GFOA maintains that the IRS should pay interest on these overpayments, noting in its letter that “an issuer must pay interest to the IRS on any underpayments, and the IRS pays interest on other types of overpayments.”

“At a minimum, an explanation of the rationale would be helpful,” GFOA told the agency.

In addition to paying interest, the IRS should try to send issuers the overpaid amounts sooner and with some explanation as to what the checks represent. GFOA said in its letter that some of its members have waited nearly 18 months for reimbursement checks, and when they did arrive, they did not come with an explanation from the agency.

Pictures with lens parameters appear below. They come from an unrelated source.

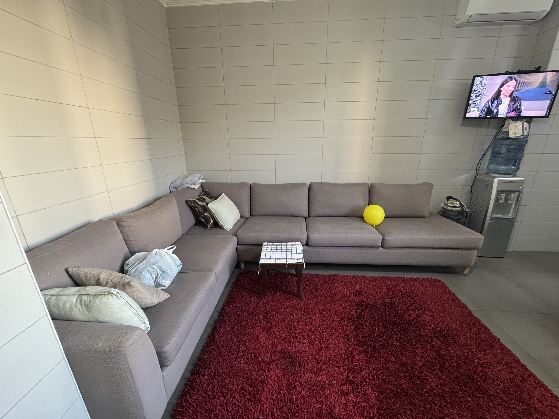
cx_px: 280
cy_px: 210
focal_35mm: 14
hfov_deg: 102.1
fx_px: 226
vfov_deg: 85.7
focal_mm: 2.22
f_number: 2.2
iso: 320
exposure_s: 1/50
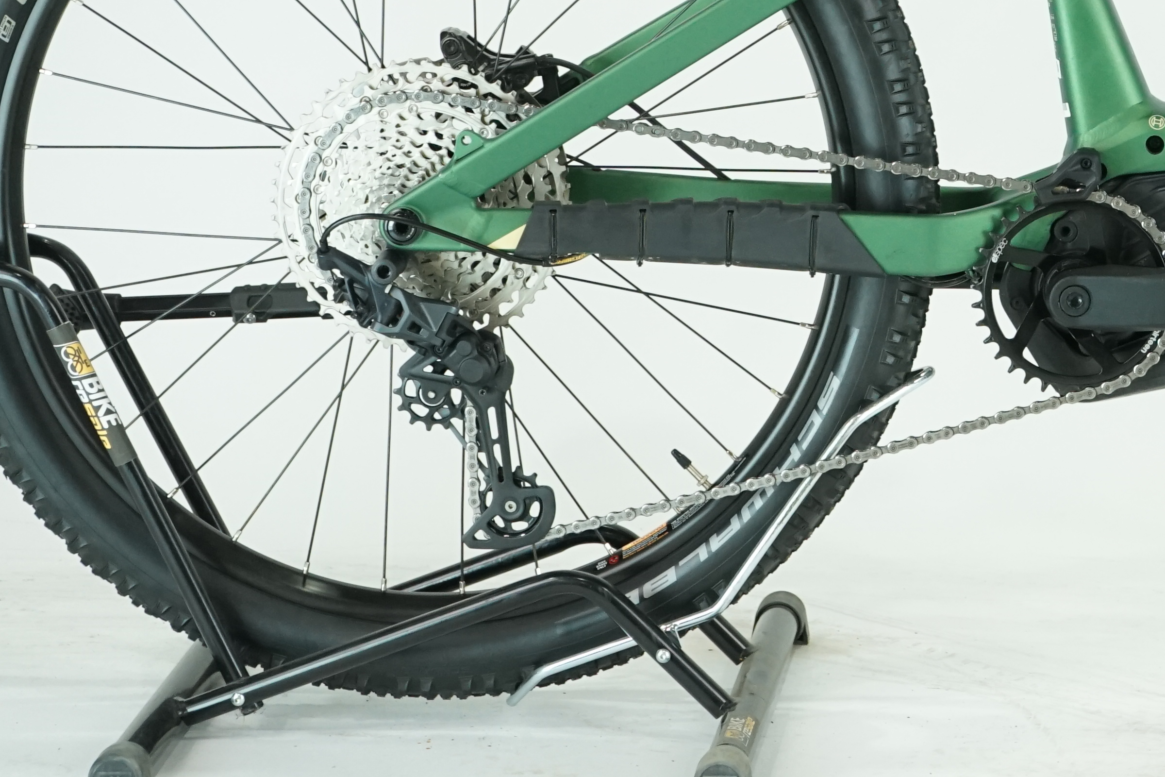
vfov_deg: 9.7
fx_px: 4530
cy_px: -162
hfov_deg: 14.3
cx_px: 1330
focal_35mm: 140
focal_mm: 56
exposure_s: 1/200
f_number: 5.6
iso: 1600
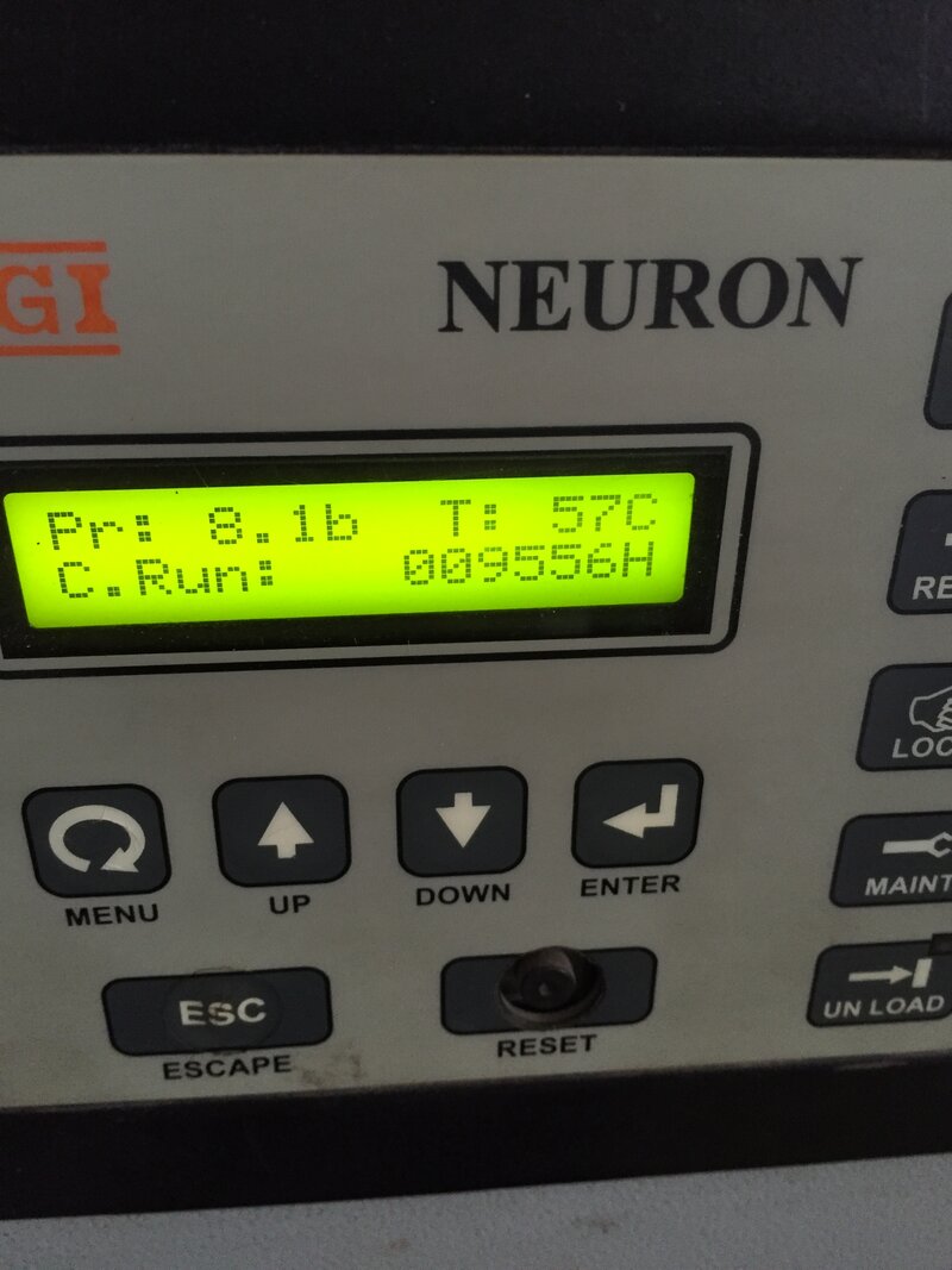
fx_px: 1064
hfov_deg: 48.2
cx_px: 476
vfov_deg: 61.7
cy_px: 635
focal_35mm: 29
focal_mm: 4.15
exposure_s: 1/33
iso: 320
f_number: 2.2
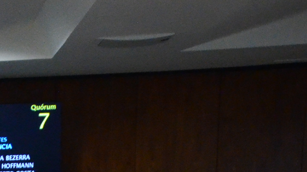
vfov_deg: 7.9
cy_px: 464
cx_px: -357
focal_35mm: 137
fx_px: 1115
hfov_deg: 13.0
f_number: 5.6
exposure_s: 1/100
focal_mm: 18
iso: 3200
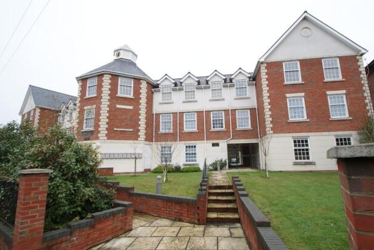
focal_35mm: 16
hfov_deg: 96.6
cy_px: 125
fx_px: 166
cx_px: 192
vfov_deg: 73.9
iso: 100
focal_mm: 10
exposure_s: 1/50
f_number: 6.3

“Some of our members have commented that their government will receive a check in the mail from the IRS without any information, thus making it difficult for the government, which could receive hundreds of checks a day, to know that this is related to the arbitrage repayment,” the group said in its letter.

Julia Cooper, deputy finance director for San Jose and vice chairwoman of GFOA’s committee on governmental debt management, said San Jose submitted paperwork requesting a rebate of $367,000 on an arbitrage overpayment in Jan. 2006, but didn’t even hear from the IRS until Aug. 2007 that a check would be forthcoming.

“If they paid timely, then [paying interest] wouldn’t maybe be as much of an issue, but 18 months is a long time to go without $367,000,” she said. “The IRS requires us to pay interest on underpayments, so it seems like it should go both ways.”

GFOA has not specifically discussed what type of an interest rate should be applied to the overpaid amounts, Cooper said.

A public hearing on this issue and other proposed changes to the arbitrage rules is slated for Jan. 30 at IRS headquarters in Washington.